根据关于马尾松组织培养及瓶内菌根化方法的文本，采用该方法后，移栽成活率从多少提高到了多少？

> _待研读文本_:
★ ★ ★

一种马尾松(Pinus massoniana)组织培养及组织再生植株瓶内菌根化方法

摘要

本发明公开了一种马尾松(Pinus massoniana)组织培养及再生植株瓶内菌根化方法，属于生物技术和现代林业技术领域。该方法以马尾松无菌苗顶芽为外植体，首先诱导产生大量生长健壮的丛生芽，进而诱导不定根发生，不定根诱导完成后，在无菌条件下，将具有肉眼可见不定根的植株转移至珍珠岩基质上，同时接种外生菌根真菌彩色豆马勃(Pisolithustinctorius)，于瓶内实现菌根化。菌根化改善了马尾松组培再生植株不定根根系的质量，使平均侧根数、平均根长大大提高。菌根化还使不定根的形态发生了很大变化，在不定根表面形成了由十多层菌丝紧密排列的菌套。通过本方法，马尾松丛生芽诱导率达95％，增殖率达430％，生根率达85％，移栽成活率由65％提高到85％以上。

主权项

一种马尾松组织培养及组培再生植株瓶内菌根化方法，其特征在于该方法包括以下步骤：(1)将马尾松无菌苗顶芽接种于含有6‑BA、NAA和蔗糖的基本培养基GD上，诱导丛生芽；(2)将已产生丛生芽的无菌苗顶芽转接于含有AC和蔗糖的1/2GD培养基中，促进丛生芽伸长；(3)单个切下高1.0～1.5cm的嫩芽，接种到含NAA、IBA和蔗糖的1/4GD或1/2SH培养基中诱导不定根；(4)将具有肉眼可见不定根的植株转移至无激素的基质中，同时接种事先已培养好的菌根真菌；(5)将组培再生植株移栽至河沙、珍珠岩与有机土混合基质中，喷水保湿；在步骤(1)所述诱导丛生芽的培养基中6‑BA浓度为3～4mg/L，NAA浓度为0.1～0.3mg/L，蔗糖浓度为3％；在步骤(2)所述促进丛生芽伸长的培养基中AC浓度为0.5～1.0g/L，蔗糖浓度为2％；在步骤(3)所述诱导不定根的培养基中NAA浓度为0.1～0.2mg/L，IBA浓度为0.5～1.5mg/L，蔗糖浓度为1％；在步骤(4)中当将具有肉眼可见不定根的植株转移至无激素的基质时，所用的基质为珍珠岩，其中添加含0.5％蔗糖的1/4GD或1/2SH液体培养基。

★ ★ ★

> _所给条目_:

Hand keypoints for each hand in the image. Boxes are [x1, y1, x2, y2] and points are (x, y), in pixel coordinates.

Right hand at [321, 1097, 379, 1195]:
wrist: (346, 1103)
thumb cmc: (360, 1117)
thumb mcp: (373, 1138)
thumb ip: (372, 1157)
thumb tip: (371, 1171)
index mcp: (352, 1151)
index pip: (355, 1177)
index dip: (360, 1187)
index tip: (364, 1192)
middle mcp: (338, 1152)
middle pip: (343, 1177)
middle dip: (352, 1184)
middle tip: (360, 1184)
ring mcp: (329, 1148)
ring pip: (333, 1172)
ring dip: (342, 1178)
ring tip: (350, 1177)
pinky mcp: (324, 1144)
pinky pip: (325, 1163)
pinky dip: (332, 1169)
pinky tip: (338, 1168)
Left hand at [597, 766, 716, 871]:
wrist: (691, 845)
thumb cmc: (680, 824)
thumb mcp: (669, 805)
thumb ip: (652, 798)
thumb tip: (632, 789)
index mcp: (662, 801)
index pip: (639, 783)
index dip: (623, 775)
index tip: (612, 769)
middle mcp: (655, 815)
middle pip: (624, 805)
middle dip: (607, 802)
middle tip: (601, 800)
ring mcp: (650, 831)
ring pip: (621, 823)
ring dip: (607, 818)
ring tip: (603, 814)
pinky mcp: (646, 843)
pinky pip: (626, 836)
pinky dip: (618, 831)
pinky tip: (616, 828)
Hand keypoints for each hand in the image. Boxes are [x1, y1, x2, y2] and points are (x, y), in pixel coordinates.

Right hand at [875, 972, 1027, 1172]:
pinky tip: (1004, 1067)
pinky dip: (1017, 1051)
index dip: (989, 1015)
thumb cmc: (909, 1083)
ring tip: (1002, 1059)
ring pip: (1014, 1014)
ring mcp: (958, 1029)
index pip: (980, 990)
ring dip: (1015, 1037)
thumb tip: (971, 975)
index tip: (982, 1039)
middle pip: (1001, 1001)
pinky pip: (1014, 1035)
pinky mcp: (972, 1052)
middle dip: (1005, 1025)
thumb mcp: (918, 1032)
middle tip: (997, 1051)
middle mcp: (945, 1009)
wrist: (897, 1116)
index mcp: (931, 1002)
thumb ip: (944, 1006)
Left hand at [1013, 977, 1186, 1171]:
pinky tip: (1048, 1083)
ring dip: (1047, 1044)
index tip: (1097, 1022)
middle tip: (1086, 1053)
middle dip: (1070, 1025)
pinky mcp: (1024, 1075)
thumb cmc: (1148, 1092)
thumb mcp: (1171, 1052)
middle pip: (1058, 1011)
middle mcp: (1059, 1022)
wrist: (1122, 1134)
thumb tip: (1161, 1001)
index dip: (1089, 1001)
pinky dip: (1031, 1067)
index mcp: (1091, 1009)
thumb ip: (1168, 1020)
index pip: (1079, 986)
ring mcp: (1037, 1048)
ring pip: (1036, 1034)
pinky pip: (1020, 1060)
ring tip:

★ ★ ★

> _最终答案_: 移栽成活率由65％提高到85％以上。